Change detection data
*****

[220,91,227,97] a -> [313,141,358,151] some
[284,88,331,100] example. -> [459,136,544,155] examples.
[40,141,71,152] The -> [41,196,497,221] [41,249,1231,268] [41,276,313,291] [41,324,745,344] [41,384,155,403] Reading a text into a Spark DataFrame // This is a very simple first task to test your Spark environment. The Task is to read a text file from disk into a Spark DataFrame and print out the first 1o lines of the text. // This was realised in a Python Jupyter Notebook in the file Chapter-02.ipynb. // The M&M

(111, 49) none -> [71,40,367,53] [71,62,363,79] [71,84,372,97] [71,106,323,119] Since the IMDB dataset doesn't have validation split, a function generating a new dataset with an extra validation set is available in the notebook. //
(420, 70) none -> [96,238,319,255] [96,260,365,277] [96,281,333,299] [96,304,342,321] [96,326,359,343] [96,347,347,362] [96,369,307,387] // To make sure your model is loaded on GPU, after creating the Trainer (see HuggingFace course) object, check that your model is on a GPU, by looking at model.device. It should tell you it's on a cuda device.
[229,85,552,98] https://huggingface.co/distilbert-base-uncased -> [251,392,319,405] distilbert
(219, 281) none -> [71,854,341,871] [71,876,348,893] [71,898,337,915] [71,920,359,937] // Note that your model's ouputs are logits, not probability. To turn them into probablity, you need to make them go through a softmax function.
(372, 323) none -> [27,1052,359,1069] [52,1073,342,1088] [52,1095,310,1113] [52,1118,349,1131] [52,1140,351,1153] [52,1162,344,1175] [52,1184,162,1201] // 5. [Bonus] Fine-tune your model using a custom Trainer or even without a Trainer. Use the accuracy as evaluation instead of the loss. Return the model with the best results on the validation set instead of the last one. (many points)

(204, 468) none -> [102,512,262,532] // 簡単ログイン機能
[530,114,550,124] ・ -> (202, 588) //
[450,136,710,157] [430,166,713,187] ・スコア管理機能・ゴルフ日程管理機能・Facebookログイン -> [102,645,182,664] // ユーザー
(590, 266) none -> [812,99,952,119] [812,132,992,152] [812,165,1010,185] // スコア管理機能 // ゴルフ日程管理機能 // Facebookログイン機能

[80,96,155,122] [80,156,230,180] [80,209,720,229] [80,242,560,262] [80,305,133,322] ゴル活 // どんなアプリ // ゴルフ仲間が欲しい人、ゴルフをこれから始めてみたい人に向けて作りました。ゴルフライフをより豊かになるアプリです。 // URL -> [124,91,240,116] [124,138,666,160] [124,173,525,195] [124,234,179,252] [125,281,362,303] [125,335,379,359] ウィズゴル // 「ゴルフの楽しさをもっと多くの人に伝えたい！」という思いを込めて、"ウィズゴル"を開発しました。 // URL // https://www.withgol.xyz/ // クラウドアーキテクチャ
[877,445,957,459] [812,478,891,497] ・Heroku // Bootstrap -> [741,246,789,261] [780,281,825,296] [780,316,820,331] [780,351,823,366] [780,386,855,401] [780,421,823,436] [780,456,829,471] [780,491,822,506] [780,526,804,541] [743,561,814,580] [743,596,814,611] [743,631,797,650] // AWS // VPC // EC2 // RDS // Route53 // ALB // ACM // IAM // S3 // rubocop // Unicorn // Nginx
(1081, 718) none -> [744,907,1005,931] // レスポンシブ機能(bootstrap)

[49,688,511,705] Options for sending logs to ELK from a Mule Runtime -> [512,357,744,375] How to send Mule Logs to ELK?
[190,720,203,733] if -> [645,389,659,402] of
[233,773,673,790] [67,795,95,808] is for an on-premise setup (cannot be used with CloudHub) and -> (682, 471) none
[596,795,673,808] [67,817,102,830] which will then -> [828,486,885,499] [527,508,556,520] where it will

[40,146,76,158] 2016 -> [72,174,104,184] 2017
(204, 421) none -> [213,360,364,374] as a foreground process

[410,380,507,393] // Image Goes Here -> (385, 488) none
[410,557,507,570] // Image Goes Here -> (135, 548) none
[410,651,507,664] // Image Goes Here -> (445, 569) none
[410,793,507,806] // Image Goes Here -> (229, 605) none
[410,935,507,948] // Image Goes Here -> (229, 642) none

*****

### [The task]
Whatever appears in the lines above should be copied exactly.

### [Result of this task]
[220,91,227,97] a -> [313,141,358,151] some
[284,88,331,100] example. -> [459,136,544,155] examples.
[40,141,71,152] The -> [41,196,497,221] [41,249,1231,268] [41,276,313,291] [41,324,745,344] [41,384,155,403] Reading a text into a Spark DataFrame // This is a very simple first task to test your Spark environment. The Task is to read a text file from disk into a Spark DataFrame and print out the first 1o lines of the text. // This was realised in a Python Jupyter Notebook in the file Chapter-02.ipynb. // The M&M

(111, 49) none -> [71,40,367,53] [71,62,363,79] [71,84,372,97] [71,106,323,119] Since the IMDB dataset doesn't have validation split, a function generating a new dataset with an extra validation set is available in the notebook. //
(420, 70) none -> [96,238,319,255] [96,260,365,277] [96,281,333,299] [96,304,342,321] [96,326,359,343] [96,347,347,362] [96,369,307,387] // To make sure your model is loaded on GPU, after creating the Trainer (see HuggingFace course) object, check that your model is on a GPU, by looking at model.device. It should tell you it's on a cuda device.
[229,85,552,98] https://huggingface.co/distilbert-base-uncased -> [251,392,319,405] distilbert
(219, 281) none -> [71,854,341,871] [71,876,348,893] [71,898,337,915] [71,920,359,937] // Note that your model's ouputs are logits, not probability. To turn them into probablity, you need to make them go through a softmax function.
(372, 323) none -> [27,1052,359,1069] [52,1073,342,1088] [52,1095,310,1113] [52,1118,349,1131] [52,1140,351,1153] [52,1162,344,1175] [52,1184,162,1201] // 5. [Bonus] Fine-tune your model using a custom Trainer or even without a Trainer. Use the accuracy as evaluation instead of the loss. Return the model with the best results on the validation set instead of the last one. (many points)

(204, 468) none -> [102,512,262,532] // 簡単ログイン機能
[530,114,550,124] ・ -> (202, 588) //
[450,136,710,157] [430,166,713,187] ・スコア管理機能・ゴルフ日程管理機能・Facebookログイン -> [102,645,182,664] // ユーザー
(590, 266) none -> [812,99,952,119] [812,132,992,152] [812,165,1010,185] // スコア管理機能 // ゴルフ日程管理機能 // Facebookログイン機能

[80,96,155,122] [80,156,230,180] [80,209,720,229] [80,242,560,262] [80,305,133,322] ゴル活 // どんなアプリ // ゴルフ仲間が欲しい人、ゴルフをこれから始めてみたい人に向けて作りました。ゴルフライフをより豊かになるアプリです。 // URL -> [124,91,240,116] [124,138,666,160] [124,173,525,195] [124,234,179,252] [125,281,362,303] [125,335,379,359] ウィズゴル // 「ゴルフの楽しさをもっと多くの人に伝えたい！」という思いを込めて、"ウィズゴル"を開発しました。 // URL // https://www.withgol.xyz/ // クラウドアーキテクチャ
[877,445,957,459] [812,478,891,497] ・Heroku // Bootstrap -> [741,246,789,261] [780,281,825,296] [780,316,820,331] [780,351,823,366] [780,386,855,401] [780,421,823,436] [780,456,829,471] [780,491,822,506] [780,526,804,541] [743,561,814,580] [743,596,814,611] [743,631,797,650] // AWS // VPC // EC2 // RDS // Route53 // ALB // ACM // IAM // S3 // rubocop // Unicorn // Nginx
(1081, 718) none -> [744,907,1005,931] // レスポンシブ機能(bootstrap)

[49,688,511,705] Options for sending logs to ELK from a Mule Runtime -> [512,357,744,375] How to send Mule Logs to ELK?
[190,720,203,733] if -> [645,389,659,402] of
[233,773,673,790] [67,795,95,808] is for an on-premise setup (cannot be used with CloudHub) and -> (682, 471) none
[596,795,673,808] [67,817,102,830] which will then -> [828,486,885,499] [527,508,556,520] where it will

[40,146,76,158] 2016 -> [72,174,104,184] 2017
(204, 421) none -> [213,360,364,374] as a foreground process

[410,380,507,393] // Image Goes Here -> (385, 488) none
[410,557,507,570] // Image Goes Here -> (135, 548) none
[410,651,507,664] // Image Goes Here -> (445, 569) none
[410,793,507,806] // Image Goes Here -> (229, 605) none
[410,935,507,948] // Image Goes Here -> (229, 642) none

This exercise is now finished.